S3 vs DL vs Redshift
S3 (Simple Storage Service)
- pure storage, no SQL or any analytics
- Object Storage. NOT columnar, log-structured(LSM), or B-trees
- S3 does not understand tables, rows, columns, indexes, or trees.
- All structuring is defined by how you write/read files (e.g., CSV, Parquet, JSON), not by S3 itself!
- stores objects within buckets
- an object is a file and any metadata that describes the file
- a bucket is a container for objects
DataLake
- Still Object Storage (in S3)
- Built on top of S3
- An architectural concept or solution—not a product or "service".
- Centralizes and organizes data (usually on S3)
- in AWS you will go to S3 service and you will have many buckets. Some buckets might be data lakes
- DLs often support query tools (Athena/Databricks) for direct analytics!
Note on S3/DL storage
- DL and S3 are object storages. The objects (files) within might have structure, for example columnar format like Parquet, Avro and you can define schema on them.

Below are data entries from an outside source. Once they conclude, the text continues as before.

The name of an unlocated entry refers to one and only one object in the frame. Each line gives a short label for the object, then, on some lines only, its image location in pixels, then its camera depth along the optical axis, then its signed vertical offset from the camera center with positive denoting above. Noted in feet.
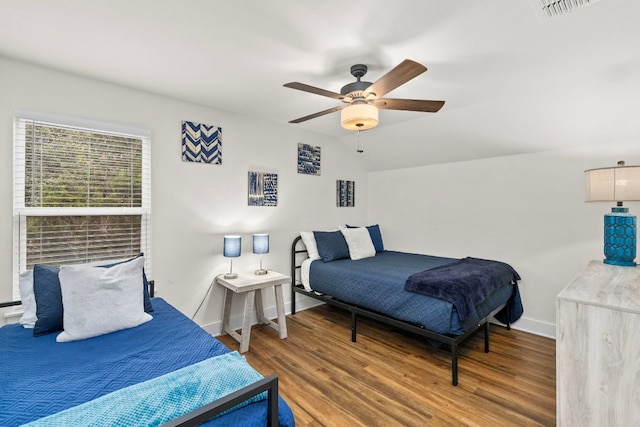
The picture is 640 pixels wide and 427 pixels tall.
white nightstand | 9.43 -2.93
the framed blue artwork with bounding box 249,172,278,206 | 11.48 +0.90
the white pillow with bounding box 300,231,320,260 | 12.52 -1.35
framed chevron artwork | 9.87 +2.34
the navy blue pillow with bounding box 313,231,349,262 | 12.16 -1.39
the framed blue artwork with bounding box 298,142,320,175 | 13.02 +2.32
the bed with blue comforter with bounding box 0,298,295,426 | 3.46 -2.35
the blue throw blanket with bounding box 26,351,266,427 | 3.26 -2.21
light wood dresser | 4.63 -2.37
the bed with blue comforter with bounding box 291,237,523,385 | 8.12 -2.49
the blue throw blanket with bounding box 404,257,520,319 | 8.08 -2.08
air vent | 4.91 +3.42
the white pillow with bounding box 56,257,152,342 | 5.65 -1.76
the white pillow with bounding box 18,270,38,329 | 6.07 -1.79
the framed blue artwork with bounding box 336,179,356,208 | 14.66 +0.91
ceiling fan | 6.61 +2.62
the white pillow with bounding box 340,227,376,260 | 12.68 -1.34
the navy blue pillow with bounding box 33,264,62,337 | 5.73 -1.71
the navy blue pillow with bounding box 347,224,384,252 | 14.35 -1.23
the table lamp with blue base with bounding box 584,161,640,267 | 7.16 +0.28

- But: The underlying object store (S3) remains ignorant of the structure; it just stores files. The columnar "magic" happens inside the files themselves.
- you can not have B-trees, LSM-tree storage indexing in S3/DL - you need to use full fledged database management system.
Redshift
- Amazon Redshift is a fully managed cloud data warehouse service
- It is not just storage - it is a ful featured SQL analytics database
- Columnar Storage:
- Redshift stores table data in a columnar format (not row-based, not LSM, not B-tree).

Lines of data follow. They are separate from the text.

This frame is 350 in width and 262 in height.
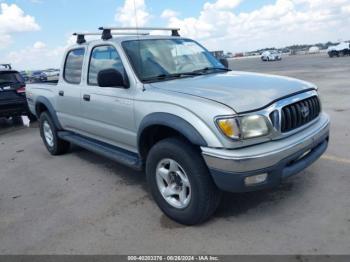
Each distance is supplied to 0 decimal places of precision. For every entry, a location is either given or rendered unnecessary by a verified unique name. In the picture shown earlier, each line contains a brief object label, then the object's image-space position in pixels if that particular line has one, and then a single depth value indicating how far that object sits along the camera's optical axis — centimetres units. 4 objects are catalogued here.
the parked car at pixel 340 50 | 4241
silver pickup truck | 316
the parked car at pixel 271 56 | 5273
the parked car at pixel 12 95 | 959
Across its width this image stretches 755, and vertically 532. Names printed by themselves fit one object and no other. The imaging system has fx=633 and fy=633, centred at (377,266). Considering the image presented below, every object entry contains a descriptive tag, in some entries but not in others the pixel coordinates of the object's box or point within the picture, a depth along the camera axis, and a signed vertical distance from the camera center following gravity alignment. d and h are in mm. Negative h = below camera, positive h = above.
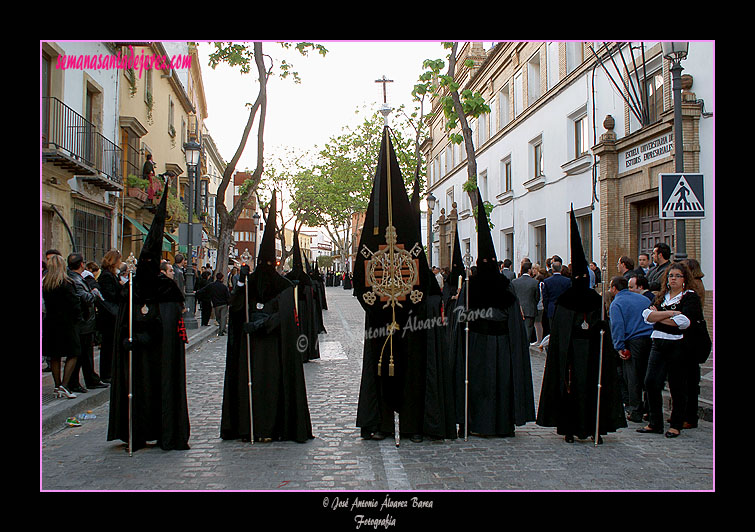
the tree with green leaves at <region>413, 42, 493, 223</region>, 16047 +4318
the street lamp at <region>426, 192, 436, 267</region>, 27962 +3183
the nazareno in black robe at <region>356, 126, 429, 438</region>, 6578 -628
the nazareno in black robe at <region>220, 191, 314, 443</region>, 6434 -941
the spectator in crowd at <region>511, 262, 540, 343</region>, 13328 -523
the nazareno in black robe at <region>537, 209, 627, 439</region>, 6504 -1032
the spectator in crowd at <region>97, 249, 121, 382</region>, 8820 -487
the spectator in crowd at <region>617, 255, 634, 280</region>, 9324 +71
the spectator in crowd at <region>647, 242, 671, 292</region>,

- This means data is stored column by column, which is highly efficient for analytical queries (scanning/aggregating specific columns in very large datasets).
See How does Yelp store data? or practical usage
Note on parquet vs csv
- parquet files are columnar, meaning they store data in columns rather than rows.

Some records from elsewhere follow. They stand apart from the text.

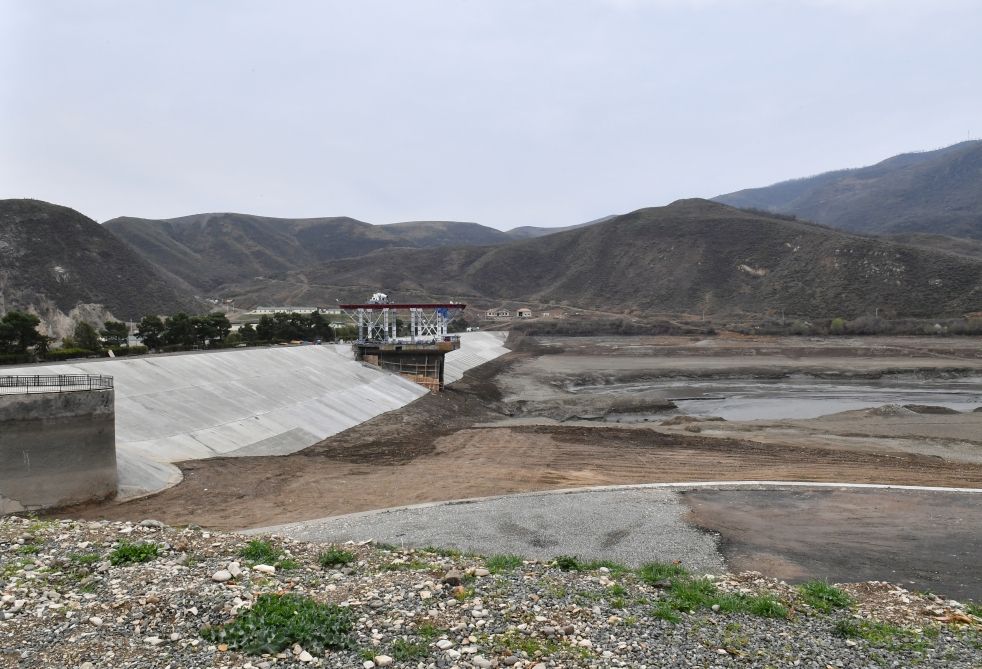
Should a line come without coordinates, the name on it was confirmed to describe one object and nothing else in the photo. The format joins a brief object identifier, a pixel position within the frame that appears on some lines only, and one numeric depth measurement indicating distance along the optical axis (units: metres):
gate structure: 49.47
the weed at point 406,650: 7.34
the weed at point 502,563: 10.42
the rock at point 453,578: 9.35
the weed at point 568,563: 10.86
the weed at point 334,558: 10.31
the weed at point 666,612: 8.62
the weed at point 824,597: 9.55
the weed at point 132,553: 9.62
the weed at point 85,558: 9.52
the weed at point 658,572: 10.41
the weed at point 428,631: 7.77
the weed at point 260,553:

- This is different from CSV files, which are row-based.
Bottom line
- S3 = object storage, NO index/tree, NO enforced schema, NO columnar unless your files are.
- Data Lake = organization + schema/catalog on S3; columnar if files are (e.g., Parquet); NO B-tree/LSM tree.
- Databases (like Redshift) = implement B-trees/columnar engines internally as part of their design for querying rows and columns efficiently.
Pricing
Data Lake
- Athena and Spark charge based on the amount of data scanned, so inefficient queries or large raw datasets can quickly increase costs.
- No infrastructure to manage: You don’t pay for servers or clusters—just for the queries you run.
- Best for
- Ad hoc queries
- Infrequent or unpredictable workloads
Redshift
- Provisioned clusters: Pay for reserved compute/storage capacity (hourly, regardless of usage). OR
- Yelp has 4 clusters!!
- Serverless: Pay for compute seconds used per query, plus storage.
- Best for:
- Frequent, complex analytics
- Large-scale, repeated reporting
- BI dashboards and heavy workloads
HDFS
Hadoop Distributed File System. Like S3 it is used to store large amounts of data.
-
Distributed file system that runs on lusters of computers
-
Data stored in HDFS can be of any type, but the system automatically splits these files and stores them redundantly across many machines
-
HDFS is faster than S3 (no network latency)
-
HDFS is a distributed file system you run and maintain on your own cluster, primarily for on-prem or managed Hadoop/Spark environments.
-
S3 is not a file system, it is object storage. S3 is a manged service by AWS. HDFS is open source and you have to manage it yourself. It runs on a cluster of connected servers.
-
Legacy/On-prem-focused orgs: More likely to use HDFS.
-
Cloud/data-driven orgs (most modern tech): Strongly favor S3.